* Challenge: All records should be reproduced verbatim.

Records from a dataset:
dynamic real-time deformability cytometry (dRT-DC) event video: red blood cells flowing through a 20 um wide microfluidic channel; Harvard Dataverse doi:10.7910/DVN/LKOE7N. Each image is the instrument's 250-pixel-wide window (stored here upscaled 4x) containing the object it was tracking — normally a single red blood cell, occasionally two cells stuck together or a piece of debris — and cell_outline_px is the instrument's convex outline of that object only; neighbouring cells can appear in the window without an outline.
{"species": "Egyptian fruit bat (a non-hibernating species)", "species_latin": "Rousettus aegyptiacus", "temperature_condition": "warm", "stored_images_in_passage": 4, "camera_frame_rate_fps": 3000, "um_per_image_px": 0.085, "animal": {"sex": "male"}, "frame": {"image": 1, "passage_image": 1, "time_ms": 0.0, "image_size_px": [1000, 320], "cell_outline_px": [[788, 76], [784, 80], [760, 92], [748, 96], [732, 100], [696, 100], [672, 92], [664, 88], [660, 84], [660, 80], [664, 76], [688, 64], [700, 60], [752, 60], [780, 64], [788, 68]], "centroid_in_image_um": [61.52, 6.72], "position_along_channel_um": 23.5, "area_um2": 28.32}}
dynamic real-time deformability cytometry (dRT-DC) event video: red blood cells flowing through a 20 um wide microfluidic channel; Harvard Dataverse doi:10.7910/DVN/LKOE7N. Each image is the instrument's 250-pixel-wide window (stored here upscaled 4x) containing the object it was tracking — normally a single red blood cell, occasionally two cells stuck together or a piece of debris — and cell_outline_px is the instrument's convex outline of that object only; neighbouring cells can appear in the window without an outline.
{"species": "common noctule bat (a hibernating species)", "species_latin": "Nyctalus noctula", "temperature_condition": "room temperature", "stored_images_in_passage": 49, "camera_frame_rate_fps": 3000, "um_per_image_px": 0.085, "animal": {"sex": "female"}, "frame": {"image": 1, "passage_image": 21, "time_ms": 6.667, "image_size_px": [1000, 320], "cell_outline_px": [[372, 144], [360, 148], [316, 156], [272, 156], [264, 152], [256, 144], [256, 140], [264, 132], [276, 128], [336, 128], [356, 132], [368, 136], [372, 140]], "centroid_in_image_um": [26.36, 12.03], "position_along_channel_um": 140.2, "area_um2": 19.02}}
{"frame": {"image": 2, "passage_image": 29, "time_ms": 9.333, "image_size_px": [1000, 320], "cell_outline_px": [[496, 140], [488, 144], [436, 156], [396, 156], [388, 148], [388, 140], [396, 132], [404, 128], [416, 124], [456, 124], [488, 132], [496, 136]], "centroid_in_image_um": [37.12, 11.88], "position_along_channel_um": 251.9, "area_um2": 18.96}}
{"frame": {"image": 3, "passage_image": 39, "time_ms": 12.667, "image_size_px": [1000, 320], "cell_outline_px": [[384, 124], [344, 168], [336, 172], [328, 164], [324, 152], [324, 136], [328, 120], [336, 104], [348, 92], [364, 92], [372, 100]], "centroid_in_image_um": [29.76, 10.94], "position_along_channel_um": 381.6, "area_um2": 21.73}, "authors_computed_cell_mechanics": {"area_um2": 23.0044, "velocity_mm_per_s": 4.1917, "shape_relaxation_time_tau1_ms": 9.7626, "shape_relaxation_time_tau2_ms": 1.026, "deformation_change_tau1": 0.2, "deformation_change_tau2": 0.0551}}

* Exercise response:
dynamic real-time deformability cytometry (dRT-DC) event video: red blood cells flowing through a 20 um wide microfluidic channel; Harvard Dataverse doi:10.7910/DVN/LKOE7N. Each image is the instrument's 250-pixel-wide window (stored here upscaled 4x) containing the object it was tracking — normally a single red blood cell, occasionally two cells stuck together or a piece of debris — and cell_outline_px is the instrument's convex outline of that object only; neighbouring cells can appear in the window without an outline.
{"species": "Egyptian fruit bat (a non-hibernating species)", "species_latin": "Rousettus aegyptiacus", "temperature_condition": "warm", "stored_images_in_passage": 4, "camera_frame_rate_fps": 3000, "um_per_image_px": 0.085, "animal": {"sex": "male"}, "frame": {"image": 1, "passage_image": 1, "time_ms": 0.0, "image_size_px": [1000, 320], "cell_outline_px": [[788, 76], [784, 80], [760, 92], [748, 96], [732, 100], [696, 100], [672, 92], [664, 88], [660, 84], [660, 80], [664, 76], [688, 64], [700, 60], [752, 60], [780, 64], [788, 68]], "centroid_in_image_um": [61.52, 6.72], "position_along_channel_um": 23.5, "area_um2": 28.32}}
dynamic real-time deformability cytometry (dRT-DC) event video: red blood cells flowing through a 20 um wide microfluidic channel; Harvard Dataverse doi:10.7910/DVN/LKOE7N. Each image is the instrument's 250-pixel-wide window (stored here upscaled 4x) containing the object it was tracking — normally a single red blood cell, occasionally two cells stuck together or a piece of debris — and cell_outline_px is the instrument's convex outline of that object only; neighbouring cells can appear in the window without an outline.
{"species": "common noctule bat (a hibernating species)", "species_latin": "Nyctalus noctula", "temperature_condition": "room temperature", "stored_images_in_passage": 49, "camera_frame_rate_fps": 3000, "um_per_image_px": 0.085, "animal": {"sex": "female"}, "frame": {"image": 1, "passage_image": 21, "time_ms": 6.667, "image_size_px": [1000, 320], "cell_outline_px": [[372, 144], [360, 148], [316, 156], [272, 156], [264, 152], [256, 144], [256, 140], [264, 132], [276, 128], [336, 128], [356, 132], [368, 136], [372, 140]], "centroid_in_image_um": [26.36, 12.03], "position_along_channel_um": 140.2, "area_um2": 19.02}}
{"frame": {"image": 2, "passage_image": 29, "time_ms": 9.333, "image_size_px": [1000, 320], "cell_outline_px": [[496, 140], [488, 144], [436, 156], [396, 156], [388, 148], [388, 140], [396, 132], [404, 128], [416, 124], [456, 124], [488, 132], [496, 136]], "centroid_in_image_um": [37.12, 11.88], "position_along_channel_um": 251.9, "area_um2": 18.96}}
{"frame": {"image": 3, "passage_image": 39, "time_ms": 12.667, "image_size_px": [1000, 320], "cell_outline_px": [[384, 124], [344, 168], [336, 172], [328, 164], [324, 152], [324, 136], [328, 120], [336, 104], [348, 92], [364, 92], [372, 100]], "centroid_in_image_um": [29.76, 10.94], "position_along_channel_um": 381.6, "area_um2": 21.73}, "authors_computed_cell_mechanics": {"area_um2": 23.0044, "velocity_mm_per_s": 4.1917, "shape_relaxation_time_tau1_ms": 9.7626, "shape_relaxation_time_tau2_ms": 1.026, "deformation_change_tau1": 0.2, "deformation_change_tau2": 0.0551}}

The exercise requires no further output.